**PASSAGE PROVIDED:**
━━━━

By: Brett Tucker
New anti-smoking labels meant to be more graphic and stronger deterrents to smoking have not been well received by anti-smoking advocates. These new labels were designed by the FDA after strong petitioning by anti-smoking groups such as Truth which said that the Surgeon General Warnings on the side of cigarette boxes did not do enough to warn potential smokers of the risks. The new graphic warnings, however, which as soon as next year will be stamped onto all cigarette packs sold in the United States, are, frankly, not enough. Many of the graphics are abstract and uninteresting, and wouldn’t scare anyone that doesn’t have an irrational fear of breathing apparatuses. Others are stark cartoons which don’t mean much of anything to anybody, smoker or no. Others are plain irrelevant.
The FDA said they are prepared to choose nine of the 36 graphics made and start slapping them on cigarette packs starting next year. However, with the overwhelming unpopularity of the ads, it is unsure if they will have enough public support to go through with any of them.

━━━━

The passage on the new anti-smoking labels sorts the graphics into groups it criticizes. List each group and the fault the passage assigns to it.

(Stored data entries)
━━━━

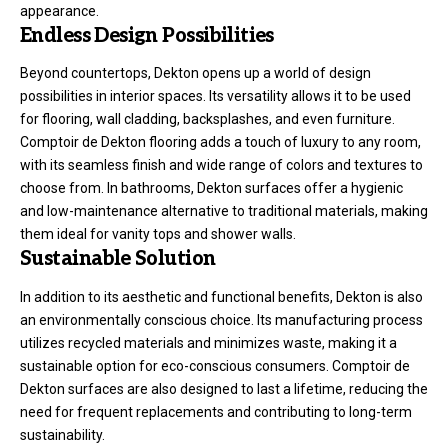
appearance.
Endless Design Possibilities
Beyond countertops, Dekton opens up a world of design
possibilities in interior spaces. Its versatility allows it to be used
for flooring, wall cladding, backsplashes, and even furniture.
Comptoir de Dekton flooring adds a touch of luxury to any room,
with its seamless finish and wide range of colors and textures to
choose from. In bathrooms, Dekton surfaces offer a hygienic
and low-maintenance alternative to traditional materials, making
them ideal for vanity tops and shower walls.
Sustainable Solution
In addition to its aesthetic and functional benefits, Dekton is also
an environmentally conscious choice. Its manufacturing process
utilizes recycled materials and minimizes waste, making it a
sustainable option for eco-conscious consumers. Comptoir de
Dekton surfaces are also designed to last a lifetime, reducing the
need for frequent replacements and contributing to long-term
sustainability.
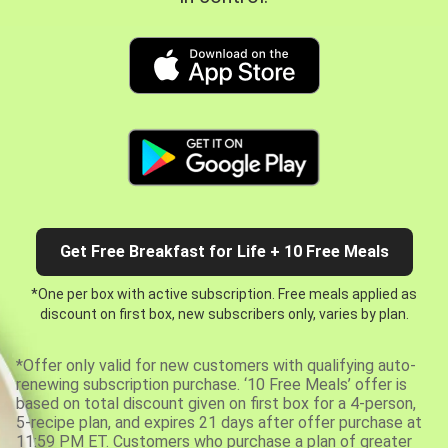
Get Free Breakfast for Life + 10 Free Meals
*One per box with active subscription. Free meals applied as
discount on first box, new subscribers only, varies by plan.
*Offer only valid for new customers with qualifying auto-
renewing subscription purchase. ‘10 Free Meals’ offer is
based on total discount given on first box for a 4-person,
5-recipe plan, and expires 21 days after offer purchase at
11:59 PM ET. Customers who purchase a plan of greater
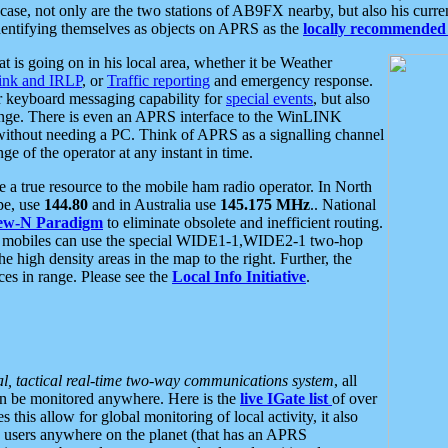
se, not only are the two stations of AB9FX nearby, but also his curren
dentifying themselves as objects on APRS as the
locally recommended 
at is going on in his local area, whether it be Weather
nk and IRLP
, or
Traffic reporting
and emergency response.
or keyboard messaging capability for
special events
, but also
nge. There is even an APRS interface to the WinLINK
 without needing a PC. Think of APRS as a signalling channel
ge of the operator at any instant in time.
 true resource to the mobile ham radio operator. In North
pe, use
144.80
and in Australia use
145.175 MHz
.. National
ew-N Paradigm
to eliminate obsolete and inefficient routing.
h mobiles can use the special WIDE1-1,WIDE2-1 two-hop
e high density areas in the map to the right. Further, the
es in range. Please see the
Local Info Initiative
.
al, tactical real-time two-way communications system
, all
can be monitored anywhere. Here is the
live IGate list
of over
this allow for global monitoring of local activity, it also
users anywhere on the planet (that has an APRS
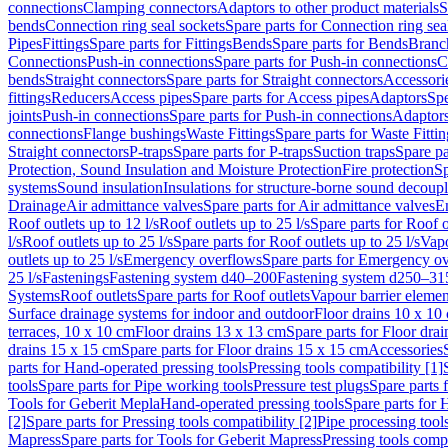
connections
Clamping connectors
Adaptors to other product materials
S
bends
Connection ring seal sockets
Spare parts for Connection ring sea
Pipes
Fittings
Spare parts for Fittings
Bends
Spare parts for Bends
Branch
Connections
Push-in connections
Spare parts for Push-in connections
C
bends
Straight connectors
Spare parts for Straight connectors
Accessori
fittings
Reducers
Access pipes
Spare parts for Access pipes
Adaptors
Spe
joints
Push-in connections
Spare parts for Push-in connections
Adaptors
connections
Flange bushings
Waste Fittings
Spare parts for Waste Fittin
Straight connectors
P-traps
Spare parts for P-traps
Suction traps
Spare pa
Protection, Sound Insulation and Moisture Protection
Fire protection
Sp
systems
Sound insulation
Insulations for structure-borne sound decoup
Drainage
Air admittance valves
Spare parts for Air admittance valves
En
Roof outlets up to 12 l/s
Roof outlets up to 25 l/s
Spare parts for Roof o
l/s
Roof outlets up to 25 l/s
Spare parts for Roof outlets up to 25 l/s
Vapo
outlets up to 25 l/s
Emergency overflows
Spare parts for Emergency o
25 l/s
Fastenings
Fastening system d40–200
Fastening system d250–31
Systems
Roof outlets
Spare parts for Roof outlets
Vapour barrier elemen
Surface drainage systems for indoor and outdoor
Floor drains 10 x 10
terraces, 10 x 10 cm
Floor drains 13 x 13 cm
Spare parts for Floor dra
drains 15 x 15 cm
Spare parts for Floor drains 15 x 15 cm
Accessories
parts for Hand-operated pressing tools
Pressing tools compatibility [1]
tools
Spare parts for Pipe working tools
Pressure test plugs
Spare parts f
Tools for Geberit Mepla
Hand-operated pressing tools
Spare parts for 
[2]
Spare parts for Pressing tools compatibility [2]
Pipe processing tool
Mapress
Spare parts for Tools for Geberit Mapress
Pressing tools compa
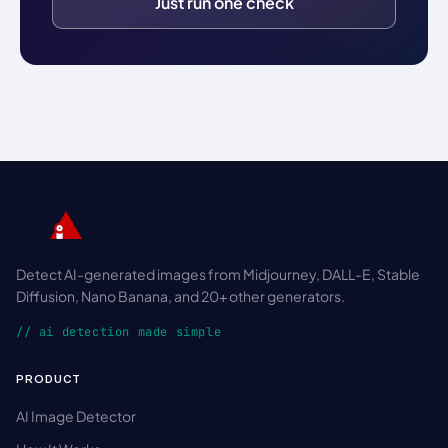
Just run one check
Detect AI-generated images from Midjourney, DALL-E, Stable
Diffusion, Nano Banana, and 20+ other generators.
// ai detection made simple
PRODUCT
AI Image Detector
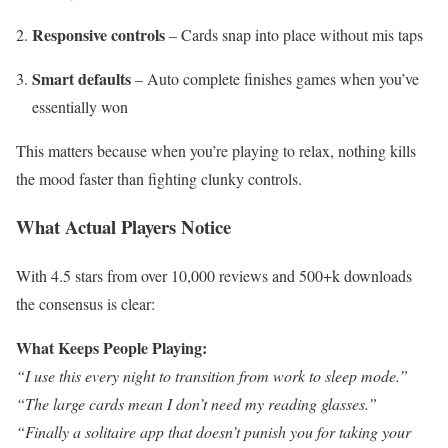
Responsive controls
– Cards snap into place without mis taps
Smart defaults
– Auto complete finishes games when you’ve
essentially won
This matters because when you’re playing to relax, nothing kills
the mood faster than fighting clunky controls.
What Actual Players Notice
With 4.5 stars from over 10,000 reviews and 500+k downloads
the consensus is clear:
What Keeps People Playing:
“I use this every night to transition from work to sleep mode.”
“The large cards mean I don’t need my reading glasses.”
“Finally a solitaire app that doesn’t punish you for taking your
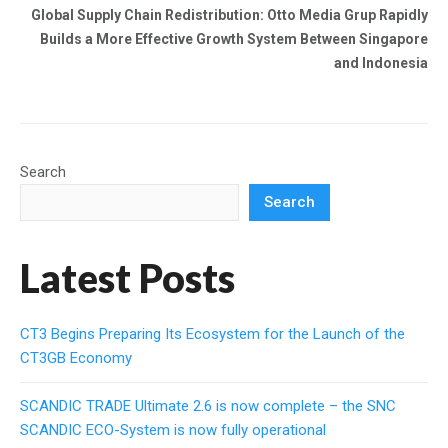
Global Supply Chain Redistribution: Otto Media Grup Rapidly
Builds a More Effective Growth System Between Singapore
and Indonesia
Search
Search
Latest Posts
CT3 Begins Preparing Its Ecosystem for the Launch of the
CT3GB Economy
SCANDIC TRADE Ultimate 2.6 is now complete – the SNC
SCANDIC ECO-System is now fully operational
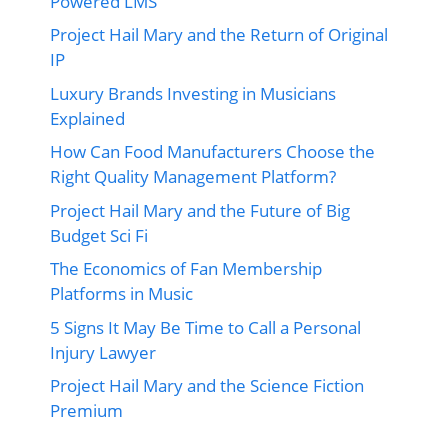
Powered LMS
Project Hail Mary and the Return of Original
IP
Luxury Brands Investing in Musicians
Explained
How Can Food Manufacturers Choose the
Right Quality Management Platform?
Project Hail Mary and the Future of Big
Budget Sci Fi
The Economics of Fan Membership
Platforms in Music
5 Signs It May Be Time to Call a Personal
Injury Lawyer
Project Hail Mary and the Science Fiction
Premium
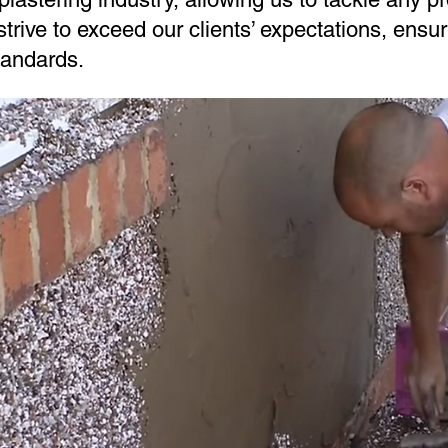
trive to exceed our clients’ expectations, ensur
tandards.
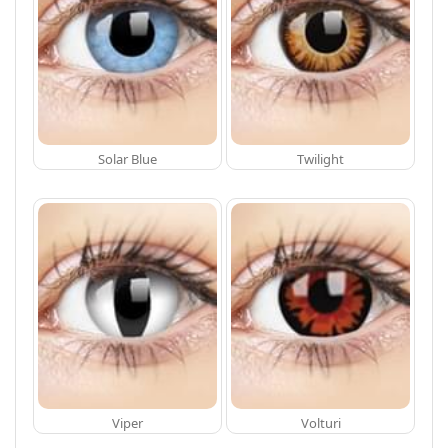
Solar Blue
Twilight
Viper
Volturi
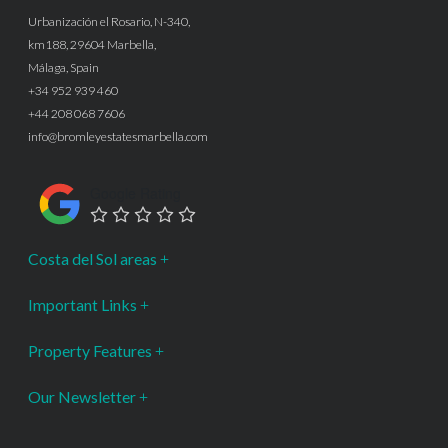
Urbanización el Rosario, N-340,
km188, 29604 Marbella,
Málaga, Spain
+34 952 939 460
+44 208 068 7606
info@bromleyestatesmarbella.com
Google Rating
Costa del Sol areas
Important Links
Property Features
Our Newsletter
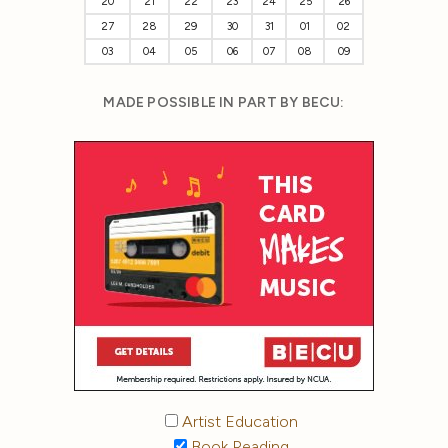
20
21
22
23
24
25
26
27
28
29
30
31
01
02
03
04
05
06
07
08
09
MADE POSSIBLE IN PART BY BECU:
Artist Education
Book Reading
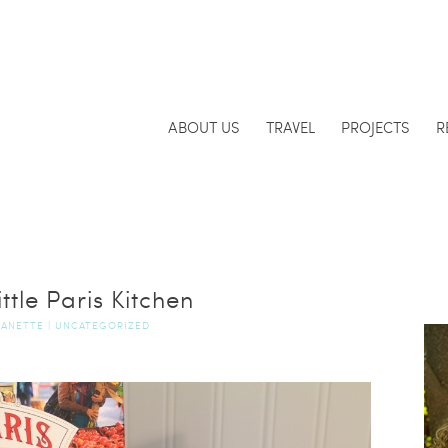
ABOUT US
TRAVEL
PROJECTS
R
ttle Paris Kitchen
JANETTE
|
UNCATEGORIZED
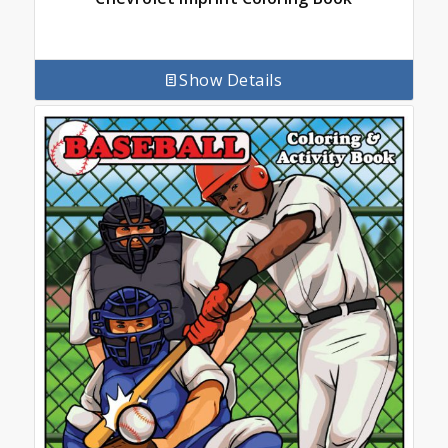
Show Details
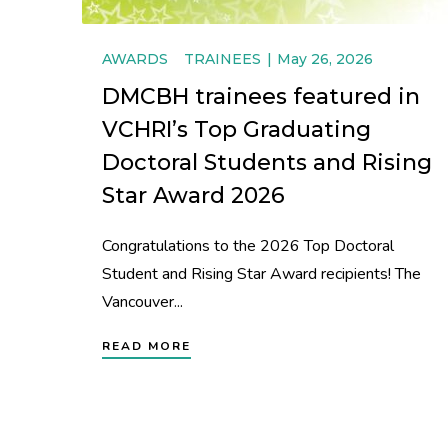
AWARDS
TRAINEES
May 26, 2026
DMCBH trainees featured in
VCHRI’s Top Graduating
Doctoral Students and Rising
Star Award 2026
Congratulations to the 2026 Top Doctoral
Student and Rising Star Award recipients! The
Vancouver...
READ MORE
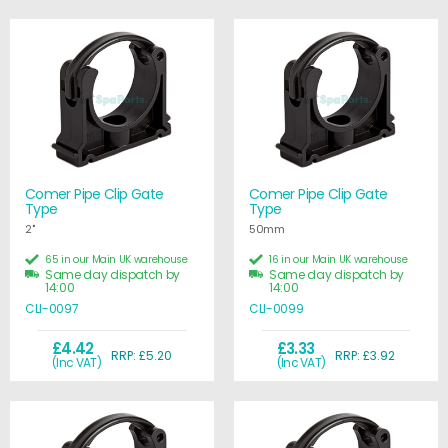
Comer Pipe Clip Gate
Comer Pipe Clip Gate
Type
Type
2"
50mm
65 in our Main UK warehouse
16 in our Main UK warehouse
Same day dispatch by
Same day dispatch by
14:00
14:00
CLI-0097
CLI-0099
£4.42
£3.33
RRP: £5.20
RRP: £3.92
(Inc VAT)
(Inc VAT)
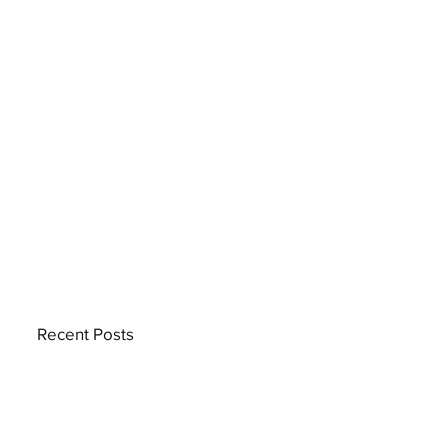
Recent Posts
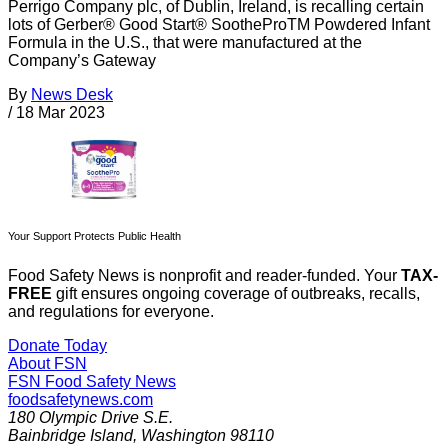
Perrigo Company plc, of Dublin, Ireland, is recalling certain
lots of Gerber® Good Start® SootheProTM Powdered Infant
Formula in the U.S., that were manufactured at the
Company’s Gateway
By
News Desk
/
18 Mar 2023
Your Support Protects Public Health
Food Safety News is nonprofit and reader-funded. Your
TAX-
FREE
gift ensures ongoing coverage of outbreaks, recalls,
and regulations for everyone.
Donate Today
About FSN
FSN
Food Safety News
foodsafetynews.com
180 Olympic Drive S.E.
Bainbridge Island
,
Washington
98110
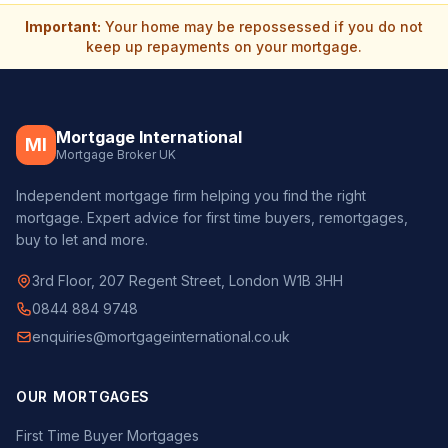
Important:
Your home may be repossessed if you do not
keep up repayments on your mortgage.
Mortgage International
MI
Mortgage Broker UK
Independent mortgage firm helping you find the right
mortgage. Expert advice for first time buyers, remortgages,
buy to let and more.
3rd Floor, 207 Regent Street, London W1B 3HH
0844 884 9748
enquiries@mortgageinternational.co.uk
OUR MORTGAGES
First Time Buyer Mortgages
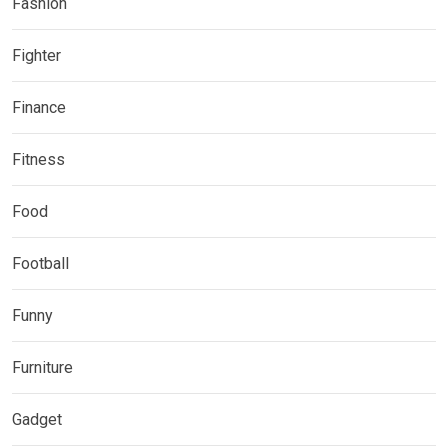
Fashion
Fighter
Finance
Fitness
Food
Football
Funny
Furniture
Gadget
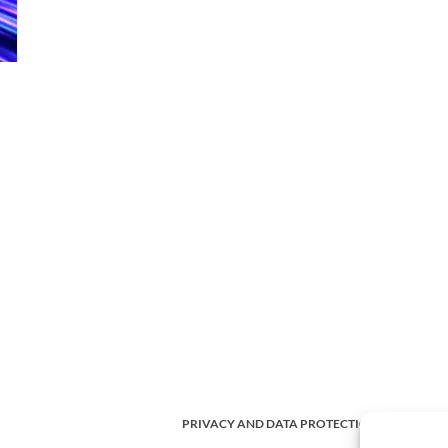
PRIVACY AND DATA PROTECTION POLICY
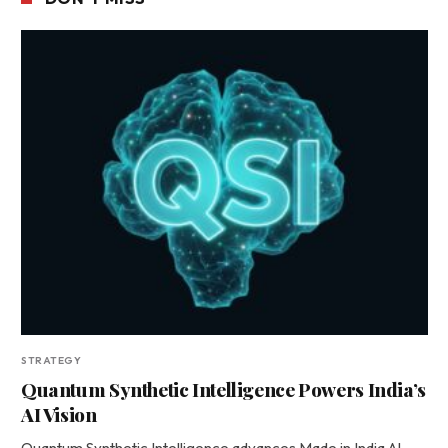
STRATEGY
Quantum Synthetic Intelligence Powers India’s
AI Vision
Quantum Synthetic Intelligence advances Made in India AI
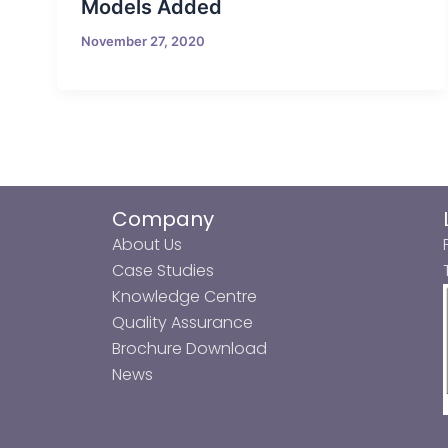
Models Added
November 27, 2020
Company
About Us
Case Studies
Knowledge Centre
Quality Assurance
Brochure Download
News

━━━━

**TASK ANSWER:**
- Many of the graphics: abstract and uninteresting, and would not scare anyone who lacks an irrational fear of breathing apparatuses.
- Others, which are stark cartoons: they do not mean much of anything to anybody, smoker or not.
- Others: plain irrelevant.